▸ Task brief
When you reach the entries below, transcribe each line word for word.

▸ Supplied material

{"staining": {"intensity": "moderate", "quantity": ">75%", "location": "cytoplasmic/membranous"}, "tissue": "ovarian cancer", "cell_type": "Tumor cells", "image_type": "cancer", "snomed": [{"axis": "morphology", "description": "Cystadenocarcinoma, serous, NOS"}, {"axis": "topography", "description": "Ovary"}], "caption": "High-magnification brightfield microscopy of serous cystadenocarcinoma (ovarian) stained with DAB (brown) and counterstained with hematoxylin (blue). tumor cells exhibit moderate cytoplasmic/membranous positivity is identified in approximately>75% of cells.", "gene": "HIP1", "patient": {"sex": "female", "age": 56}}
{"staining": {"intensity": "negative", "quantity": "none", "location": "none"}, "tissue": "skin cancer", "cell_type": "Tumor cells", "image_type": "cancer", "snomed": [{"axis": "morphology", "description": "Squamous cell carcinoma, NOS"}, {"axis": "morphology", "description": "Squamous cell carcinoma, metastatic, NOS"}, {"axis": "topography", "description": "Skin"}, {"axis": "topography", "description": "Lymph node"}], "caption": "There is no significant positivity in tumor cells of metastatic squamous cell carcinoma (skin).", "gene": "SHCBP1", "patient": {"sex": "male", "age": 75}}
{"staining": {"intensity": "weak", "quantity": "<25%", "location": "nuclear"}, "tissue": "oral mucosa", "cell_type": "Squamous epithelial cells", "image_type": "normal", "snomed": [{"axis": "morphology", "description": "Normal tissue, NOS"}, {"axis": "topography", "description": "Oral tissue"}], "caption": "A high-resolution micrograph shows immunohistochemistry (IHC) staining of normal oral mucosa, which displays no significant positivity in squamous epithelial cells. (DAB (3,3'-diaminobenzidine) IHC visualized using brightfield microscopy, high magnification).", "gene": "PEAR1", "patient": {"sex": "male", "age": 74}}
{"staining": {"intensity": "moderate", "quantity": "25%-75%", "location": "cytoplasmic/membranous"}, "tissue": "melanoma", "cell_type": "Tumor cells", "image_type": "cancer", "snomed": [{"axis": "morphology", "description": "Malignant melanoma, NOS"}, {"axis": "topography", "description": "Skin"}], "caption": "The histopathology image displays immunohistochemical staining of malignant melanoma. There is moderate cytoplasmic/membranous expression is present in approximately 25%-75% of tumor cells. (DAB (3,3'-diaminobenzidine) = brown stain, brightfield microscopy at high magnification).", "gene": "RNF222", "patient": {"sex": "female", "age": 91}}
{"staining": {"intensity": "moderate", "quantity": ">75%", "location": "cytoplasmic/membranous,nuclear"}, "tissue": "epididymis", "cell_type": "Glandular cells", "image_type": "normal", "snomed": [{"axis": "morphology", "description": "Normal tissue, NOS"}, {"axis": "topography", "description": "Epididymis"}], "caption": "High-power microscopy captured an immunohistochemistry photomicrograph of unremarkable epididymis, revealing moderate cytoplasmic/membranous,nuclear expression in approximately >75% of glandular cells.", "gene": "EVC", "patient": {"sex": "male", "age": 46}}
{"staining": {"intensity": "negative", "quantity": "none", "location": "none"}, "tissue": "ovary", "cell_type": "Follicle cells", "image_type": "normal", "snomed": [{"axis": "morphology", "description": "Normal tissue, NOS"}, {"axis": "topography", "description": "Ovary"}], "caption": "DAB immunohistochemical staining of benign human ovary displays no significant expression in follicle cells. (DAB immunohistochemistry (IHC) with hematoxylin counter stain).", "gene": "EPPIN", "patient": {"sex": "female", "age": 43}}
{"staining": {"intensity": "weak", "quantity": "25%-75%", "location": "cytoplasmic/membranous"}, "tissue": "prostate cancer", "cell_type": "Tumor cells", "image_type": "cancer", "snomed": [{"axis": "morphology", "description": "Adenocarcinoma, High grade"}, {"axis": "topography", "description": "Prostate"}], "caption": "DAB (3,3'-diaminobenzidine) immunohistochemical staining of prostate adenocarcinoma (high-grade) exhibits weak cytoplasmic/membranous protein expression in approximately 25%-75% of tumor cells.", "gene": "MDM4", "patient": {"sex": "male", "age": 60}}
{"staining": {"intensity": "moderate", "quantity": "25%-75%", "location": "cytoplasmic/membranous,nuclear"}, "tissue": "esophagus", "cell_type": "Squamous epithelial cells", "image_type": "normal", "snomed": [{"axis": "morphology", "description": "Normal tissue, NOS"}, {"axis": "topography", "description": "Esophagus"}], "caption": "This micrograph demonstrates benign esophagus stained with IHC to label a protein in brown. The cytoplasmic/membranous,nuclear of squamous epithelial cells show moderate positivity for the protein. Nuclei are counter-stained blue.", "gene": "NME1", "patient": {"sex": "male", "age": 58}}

▸ Exercise solution
{"staining": {"intensity": "moderate", "quantity": ">75%", "location": "cytoplasmic/membranous"}, "tissue": "ovarian cancer", "cell_type": "Tumor cells", "image_type": "cancer", "snomed": [{"axis": "morphology", "description": "Cystadenocarcinoma, serous, NOS"}, {"axis": "topography", "description": "Ovary"}], "caption": "High-magnification brightfield microscopy of serous cystadenocarcinoma (ovarian) stained with DAB (brown) and counterstained with hematoxylin (blue). tumor cells exhibit moderate cytoplasmic/membranous positivity is identified in approximately>75% of cells.", "gene": "HIP1", "patient": {"sex": "female", "age": 56}}
{"staining": {"intensity": "negative", "quantity": "none", "location": "none"}, "tissue": "skin cancer", "cell_type": "Tumor cells", "image_type": "cancer", "snomed": [{"axis": "morphology", "description": "Squamous cell carcinoma, NOS"}, {"axis": "morphology", "description": "Squamous cell carcinoma, metastatic, NOS"}, {"axis": "topography", "description": "Skin"}, {"axis": "topography", "description": "Lymph node"}], "caption": "There is no significant positivity in tumor cells of metastatic squamous cell carcinoma (skin).", "gene": "SHCBP1", "patient": {"sex": "male", "age": 75}}
{"staining": {"intensity": "weak", "quantity": "<25%", "location": "nuclear"}, "tissue": "oral mucosa", "cell_type": "Squamous epithelial cells", "image_type": "normal", "snomed": [{"axis": "morphology", "description": "Normal tissue, NOS"}, {"axis": "topography", "description": "Oral tissue"}], "caption": "A high-resolution micrograph shows immunohistochemistry (IHC) staining of normal oral mucosa, which displays no significant positivity in squamous epithelial cells. (DAB (3,3'-diaminobenzidine) IHC visualized using brightfield microscopy, high magnification).", "gene": "PEAR1", "patient": {"sex": "male", "age": 74}}
{"staining": {"intensity": "moderate", "quantity": "25%-75%", "location": "cytoplasmic/membranous"}, "tissue": "melanoma", "cell_type": "Tumor cells", "image_type": "cancer", "snomed": [{"axis": "morphology", "description": "Malignant melanoma, NOS"}, {"axis": "topography", "description": "Skin"}], "caption": "The histopathology image displays immunohistochemical staining of malignant melanoma. There is moderate cytoplasmic/membranous expression is present in approximately 25%-75% of tumor cells. (DAB (3,3'-diaminobenzidine) = brown stain, brightfield microscopy at high magnification).", "gene": "RNF222", "patient": {"sex": "female", "age": 91}}
{"staining": {"intensity": "moderate", "quantity": ">75%", "location": "cytoplasmic/membranous,nuclear"}, "tissue": "epididymis", "cell_type": "Glandular cells", "image_type": "normal", "snomed": [{"axis": "morphology", "description": "Normal tissue, NOS"}, {"axis": "topography", "description": "Epididymis"}], "caption": "High-power microscopy captured an immunohistochemistry photomicrograph of unremarkable epididymis, revealing moderate cytoplasmic/membranous,nuclear expression in approximately >75% of glandular cells.", "gene": "EVC", "patient": {"sex": "male", "age": 46}}
{"staining": {"intensity": "negative", "quantity": "none", "location": "none"}, "tissue": "ovary", "cell_type": "Follicle cells", "image_type": "normal", "snomed": [{"axis": "morphology", "description": "Normal tissue, NOS"}, {"axis": "topography", "description": "Ovary"}], "caption": "DAB immunohistochemical staining of benign human ovary displays no significant expression in follicle cells. (DAB immunohistochemistry (IHC) with hematoxylin counter stain).", "gene": "EPPIN", "patient": {"sex": "female", "age": 43}}
{"staining": {"intensity": "weak", "quantity": "25%-75%", "location": "cytoplasmic/membranous"}, "tissue": "prostate cancer", "cell_type": "Tumor cells", "image_type": "cancer", "snomed": [{"axis": "morphology", "description": "Adenocarcinoma, High grade"}, {"axis": "topography", "description": "Prostate"}], "caption": "DAB (3,3'-diaminobenzidine) immunohistochemical staining of prostate adenocarcinoma (high-grade) exhibits weak cytoplasmic/membranous protein expression in approximately 25%-75% of tumor cells.", "gene": "MDM4", "patient": {"sex": "male", "age": 60}}
{"staining": {"intensity": "moderate", "quantity": "25%-75%", "location": "cytoplasmic/membranous,nuclear"}, "tissue": "esophagus", "cell_type": "Squamous epithelial cells", "image_type": "normal", "snomed": [{"axis": "morphology", "description": "Normal tissue, NOS"}, {"axis": "topography", "description": "Esophagus"}], "caption": "This micrograph demonstrates benign esophagus stained with IHC to label a protein in brown. The cytoplasmic/membranous,nuclear of squamous epithelial cells show moderate positivity for the protein. Nuclei are counter-stained blue.", "gene": "NME1", "patient": {"sex": "male", "age": 58}}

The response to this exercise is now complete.